Even with this understanding fresh in my mind, there are exquisite days when I find myself walking along a woodland path only to become overwhelmed with a sadness that colors the landscape. Perhaps it is brought about by some bit of nature that reminds me of the impermanence of my journey and the tenuous hold I have on this thin band of life.
This sense of melancholy increases on days when gray light filters through the overcast sky and mute motionless air engulfs the forest. At these moments I try to remind myself that the preserve itself is not despondent, for it is only my perception of the surroundings that is transformed by self-pity and the knowledge of my own limitations.
Descending
From five miles up,
brown hardscrabble land
feigns a tranquil glamor,
as metal roofed shacks
glisten with a diamond’s fire,
and weathered remnants of
once majestic mountains,
now eaten by rain, cover the ground
like giant rough-textured sheets.
I understand how we stay aloft,
the dynamics of air on wing,
but I still wonder;
if the air grew tired
and felt enough was enough,
would the ground beckon.
Would rocks call out,
“We have been waiting for you
longer than we can remember.”
In those last few moments
I would not curse the air
for growing tired,
I am weary as well.
I would not blame the rocks
for wanting company,
they too know sorrow,
or at least I want to believe they do.
In the end, the ephemeral nature
of nature itself is revealed.
Just as rivers fill with the mud
of great mountains, inevitably
returning them to the sea,
so will the deeds of men erode.
And all that counts is now.
The last line of your verse redeems all the rest, in my opinion. And all that counts is now.
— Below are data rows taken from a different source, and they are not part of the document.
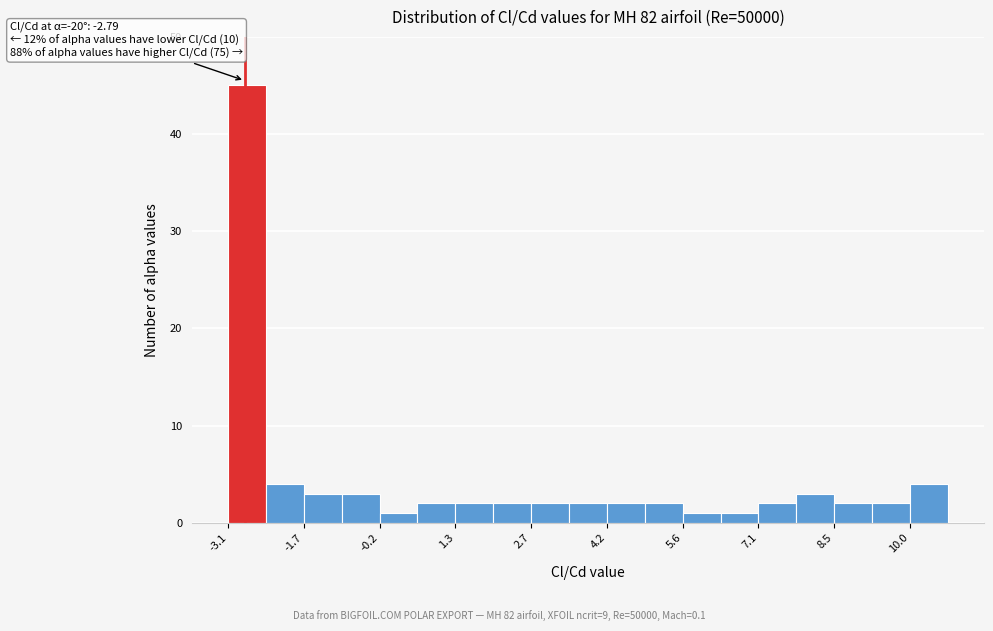

Around what value on the x-axis is the tallest bar? Give the approximate position of its centre, as read against the axis.

-2.8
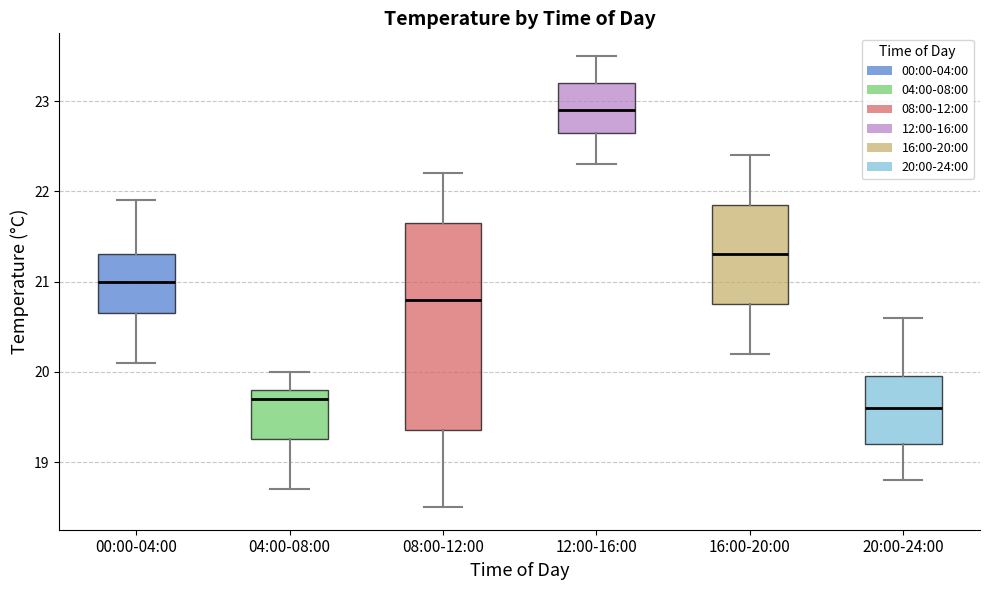

Reading left to right, read every box against the y-axis: the position of its median line, the range the box covers, and the ends of its whiskers. The values are not printed on the chart, so give them approximately, as read against the axis.

00:00-04:00: median 21.0, box 20.7 to 21.3, whiskers 20.1 to 21.9
04:00-08:00: median 19.7, box 19.3 to 19.8, whiskers 18.7 to 20.0
08:00-12:00: median 20.8, box 19.4 to 21.7, whiskers 18.5 to 22.2
12:00-16:00: median 22.9, box 22.7 to 23.2, whiskers 22.3 to 23.5
16:00-20:00: median 21.3, box 20.8 to 21.9, whiskers 20.2 to 22.4
20:00-24:00: median 19.6, box 19.2 to 20.0, whiskers 18.8 to 20.6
Also the words from Heraclitus echo: Everything is change, and nothing remains. Could there be a kind of peace in accepting that this is so?
Acceptance is a blessing and a curse. By accepting life as it is we can probably find peace. On the other hand by allowing life to be as it is we can become passive. All that is needed for an authoritarian to gain power is for majority to do nothing.
Perhaps “acceptance” is not equivalent to doing nothing. Attending to one’s purview of responsibility without over-reaching in order to oppose an enemy, resistance that becomes a mirror image of your opponent is the paradox that we live with. In a democracy, what does the majority want? Is it possible the majority prefers authoritarian rule, so that nothing interrupts the enjoyment of Netflix, wintering in Mexico, etc.?
I think the ultimate question must be: What do I/we want? Do we prefer “the void as our purpose, rather than be void of purpose…”? Whereas we in the West are primarily responsible for global warming it appears that we prefer the void, because that is where we are headed. Will we continue to worship at the altar of the gods of unbridled consumption and die? I’d bet on it.
Reading Nietzsche is disconcerting. Still he wrote as one who had truth by the throat.